TANDIS QUE LA RÉFORME de l'hôpital se concocte – pour l'instant sans eux, puisqu'ils n'ont rendez-vous que le 20 juin au ministère de la Santé –, deux intersyndicats de praticiens hospitaliers accusent les pouvoirs publics d'être «à 10000 lieues des réalités» et, plus grave, de faire de la réforme «un outil de déstabilisation de l'hôpital public».
Ensemble, la CPH (Confédération des praticiens des hôpitaux) et l'INPH (Intersyndicat national des praticiens hospitaliers) – qui revendiquent la représentation de 80 % des PH – reprochent d'abord au gouvernement sa méthode de travail. «Nous ressentons l'action de Roselyne Bachelot comme non sincère et non transparente», accuse le Dr Rachel Bocher, présidente de l'INPH.

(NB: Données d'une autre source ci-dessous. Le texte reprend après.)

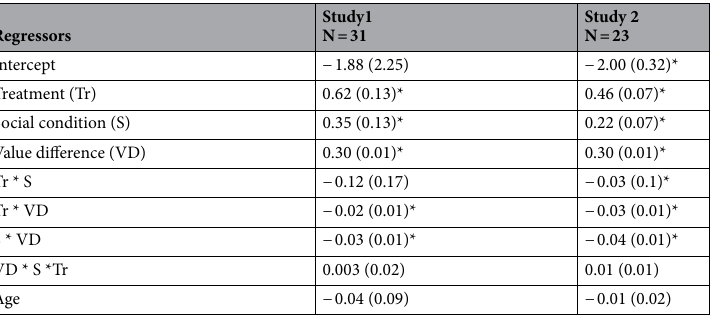
Table 1. Mixed-effects Bayesian regression model. Point posterior parameter estimates (mean) and posterior parameter estimate uncertainty (standard deviation) for the Bayesian mixed-effects logistic regressions of the two studies. Treatment (Tr) codes for the citalopram (1) and placebo (0) session. Social condition (S) codes for the social (1) and nonsocial (0) contexts. VD = difference of the gamble’s values. *Posterior parameter estimates for which the 89% highest density interval does not include zero.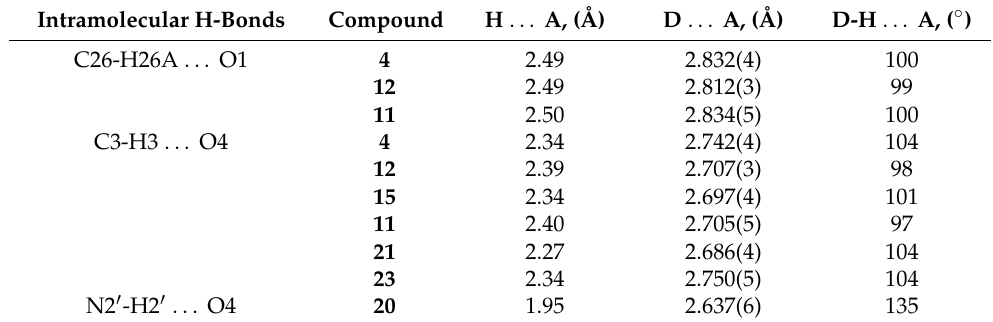
N2 (cid:48) -H2 (cid:48) . . . O4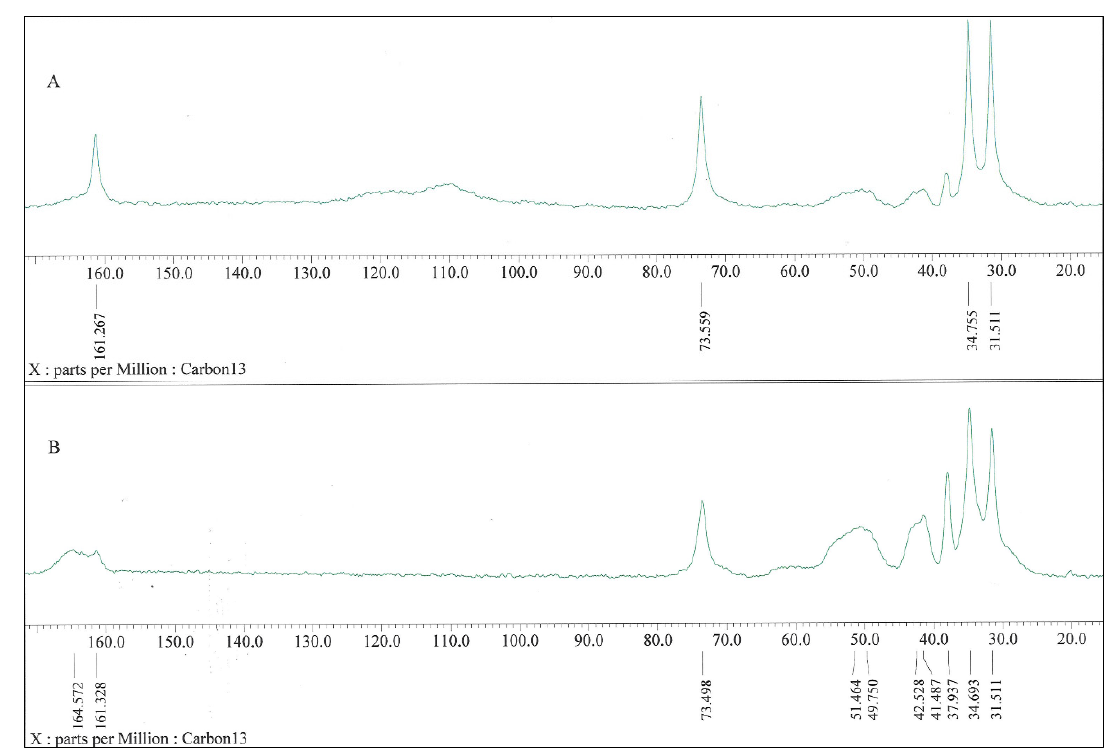
Figure 6. 13 C NMR spectrum measured in the solid-state: ( A ) single-pulse and ( B ) cross-polarization. The broad signal in the region 100–130 ppm in ( A ) is due to the Teflon spacers inserted into the spinner.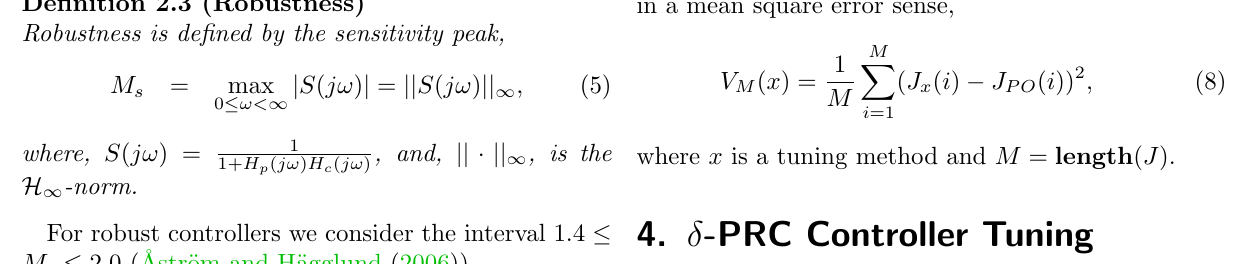
Algorithm 2.1 in Dalen and Di Ruscio (2018),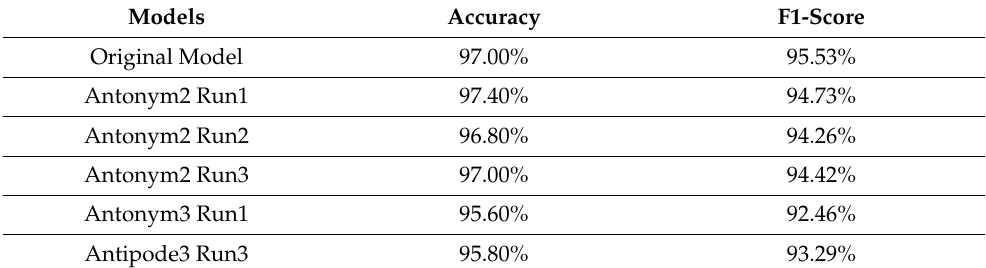
Table 3. Target Models on TREC.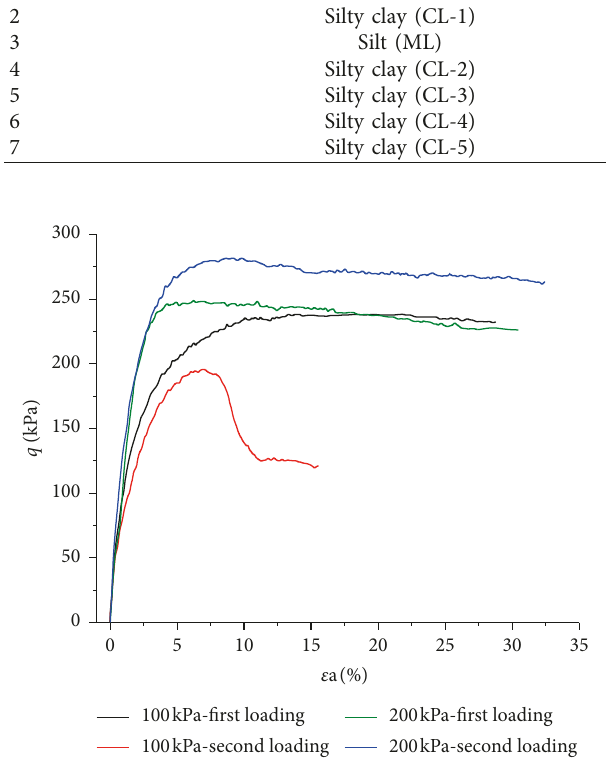
Figure 5: Stress-strain curves of silty clay (CL-2) under repeated loading.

Emblématique de la crise de confiance qui s'installe entre les PH et le ministère : la directive européenne sur le temps de travail, qui établit, entre autres, une distinction entre le temps de garde actif et le temps de garde inactif (« le Quotidien » d'hier). «C'est de la malhonnêteté intellectuelle de la part du gouvernement français que de dire “on n'appliquera pas”, déplore le Dr Michel Dru, président du Syndicat national des praticiens hospitaliers anesthésistes-réanimateurs (SNPHAR, adhérent de l'INPH). La France a bel et bien voté ces mesures qui ne vont pas dans le sens de la protection des travailleurs.»«Ceux qui ont adopté ce texte ne se rendent pas compte de la mine qu'ils viennent de déposer et qui va sauter demain. C'est une régression sociale majeure et, en dépit des déclarations tonitruantes de MmeBachelot et de M.Bertrand, la situation est terriblement inquiétante», renchérit le Dr Patrick Pelloux, président de l'AMUF (Association des médecins urgentistes de France, qui adhère à la CPH).

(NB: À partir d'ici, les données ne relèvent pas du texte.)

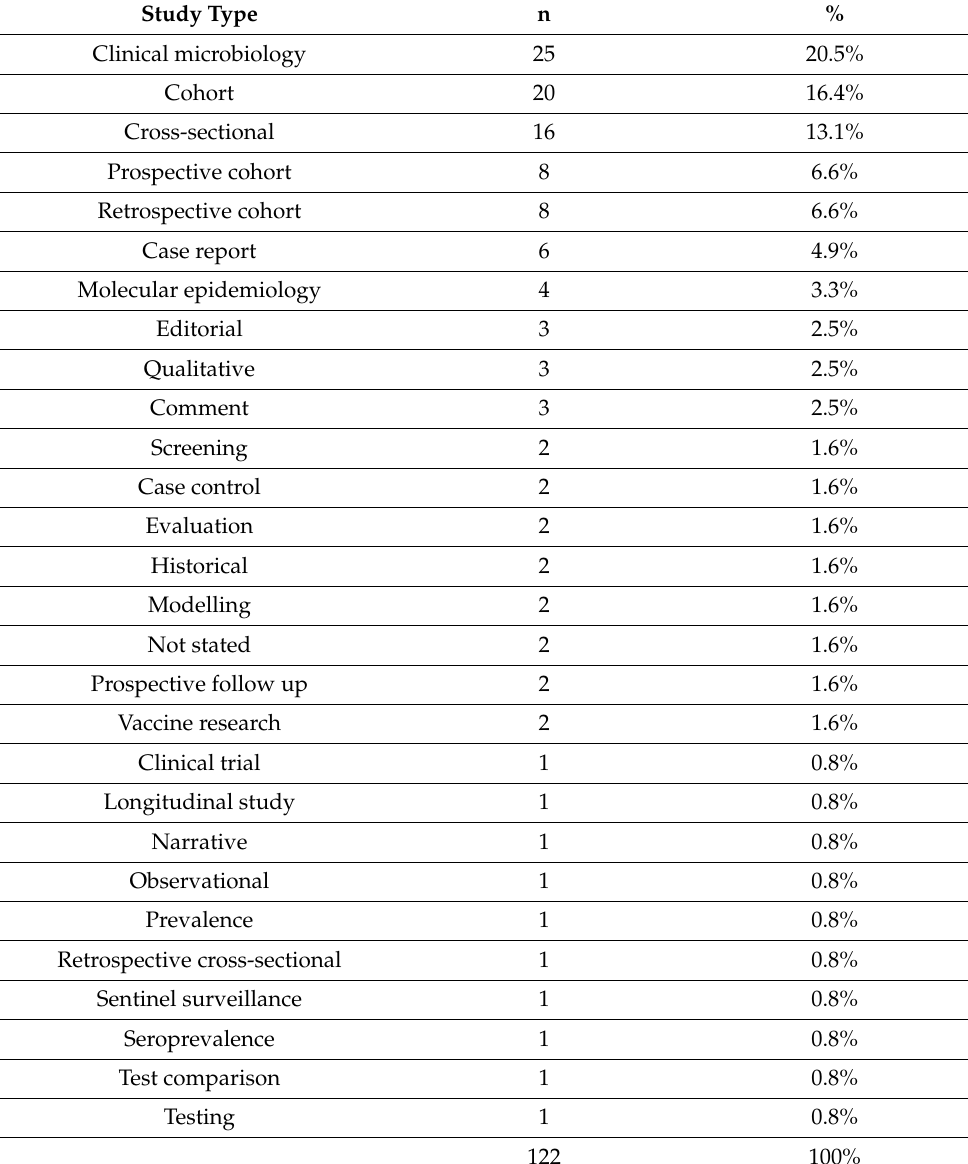
Table 1. Most common study types found (n =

Tous les sujets sont glissants.
Réforme en préparation, négociations sur la retraite (la remise à plat du régime IRCANTEC doit être faite pour le 30 juin, mais deux réunions seulement ont eu lieu à ce jour pour préparer le terrain, la prochaine étant programmée mercredi prochain 18 juin), situation des 5 000 PH à temps partiel (dont l'alignement statutaire sur les pleins-temps, promis il y a deux ans et budgété, reste pour l'instant lettre morte)…, tout est aujourd'hui motif de forte inquiétude pour les deux intersyndicales. À tel point que le Dr Francis Peigné, président fondateur de l'INPH qui a vu passer les trains d'un certain nombre de réformes, s'alarme : «Il y a vingt-cinq ans, l'hôpital se portait mieux. Nous n'avions pas ces interrogations sur la fin de l'hôpital public.»

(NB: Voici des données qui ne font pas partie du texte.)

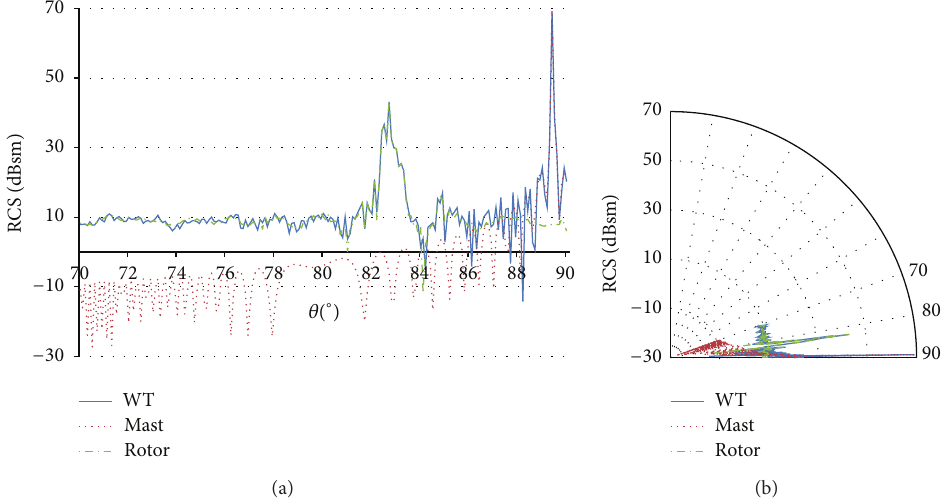
Figure 5: Wind turbine (blue line), mast (red dotted line), and rotor (green dotted line) RCS vertical pattern for the turbine model 3 at 9.945 GHz ( 𝜙 = 30 ∘ and 70 ∘ < 𝜃 < 90 ∘ ). Polar (a) and Cartesian (b) coordinate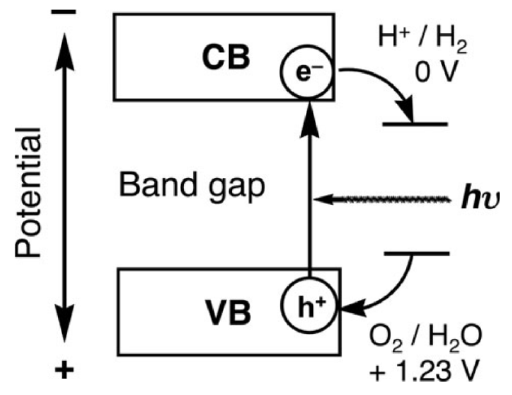
Figure 1. Mechanism of photocatalytic water splitting reproduced (“adapted” or “in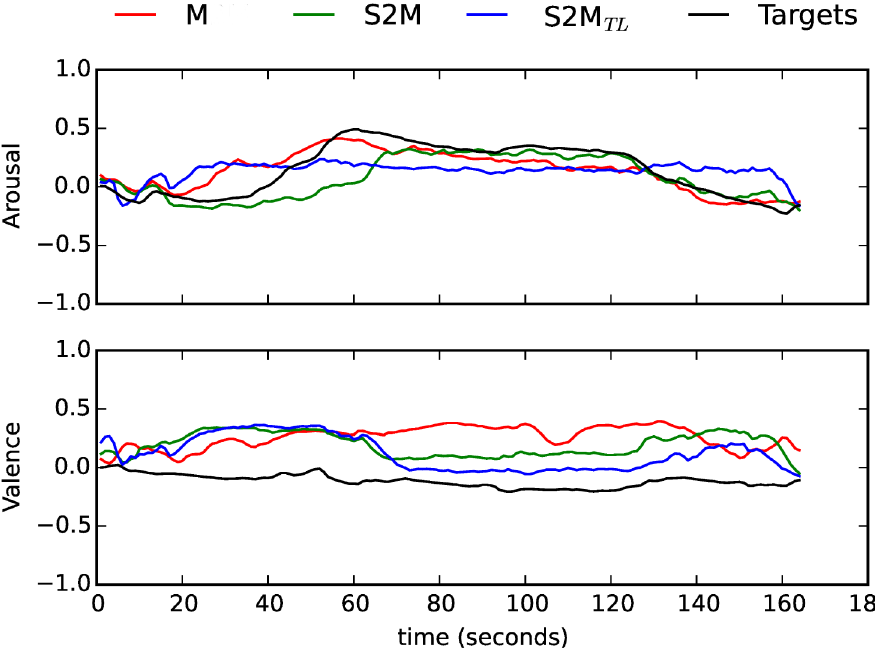
Fig 2. Time-continuous Arousal and Valence predictions by the intra- ( M ) and cross-domain ( S 2 M , S 2 M TL ) models for M inority Report, Main Theme (taken from M DB is also shown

Un discours millénariste ? Ils sont beaucoup, en tout cas, parmi les syndicats de PH, à partager cette sombre vision d'une institution plus ou moins délibérément attaquée, voire condamnée. «L'action gouvernementale consiste à remettre les clés d'une partie du système de santé aux mains de fonds de pension américains», juge Rachel Bocher. Pierre Faraggi décèle, lui, derrière les choix des pouvoirs publics, «l'idée d'une prise en main de la santé par le marché et de la mise en concurrence (des offreurs de soins) ». Or, avec en tête l'exemple des États-Unis, il estime que ce genre de schéma «n'est bon ni pour le service rendu au patient, ni pour le coût de la santé». À plus court terme, le président de la CPH juge que l'état de réforme permanente dans lequel est plongé l'hôpital public est extrêmement dangereux : «À mettre ainsi l'institution en ébullition permanente, on désorganise le fonctionnement de nos équipes et, pendant ce temps, les cliniques augmentent leurs parts de marché.» Président du syndicat des PH de CHU (SNPHCHU, adhérent de l'INPH), le Dr Jean-Michel Badet constate pour sa part que «les CHU se retrouvent confrontés à des cliniques qui sont de véritables navires de guerre, où les décideurs ont pris garde de ne pas dépasser la taille critique de 300 ou 400lits».
Las d'être taxés d'immobilisme, l'INPH et la CPH insistent : ils sont «réformistes». Mais ils veulent que s'organise «un vrai débat public». «Que veut-on pour l'hôpital public? Le préserver ou non? Veut-on le financer? Quelles doivent être ses missions…? Il faut se déterminer sur tous ces points», explique le Dr Bruno Devergie, président du Syndicat des praticiens des hôpitaux publics (SPHP, membre de la CPH). Et dans la perspective de la loi « Bachelot » (dite Santé, patients, territoires) de l'automne, qui inclura la réforme hospitalière, les deux intersyndicats mettent en garde : «Nous ne voulons pas d'ordonnance, nous voulons un vrai débat parlementaire où toutes les questions seront posées.»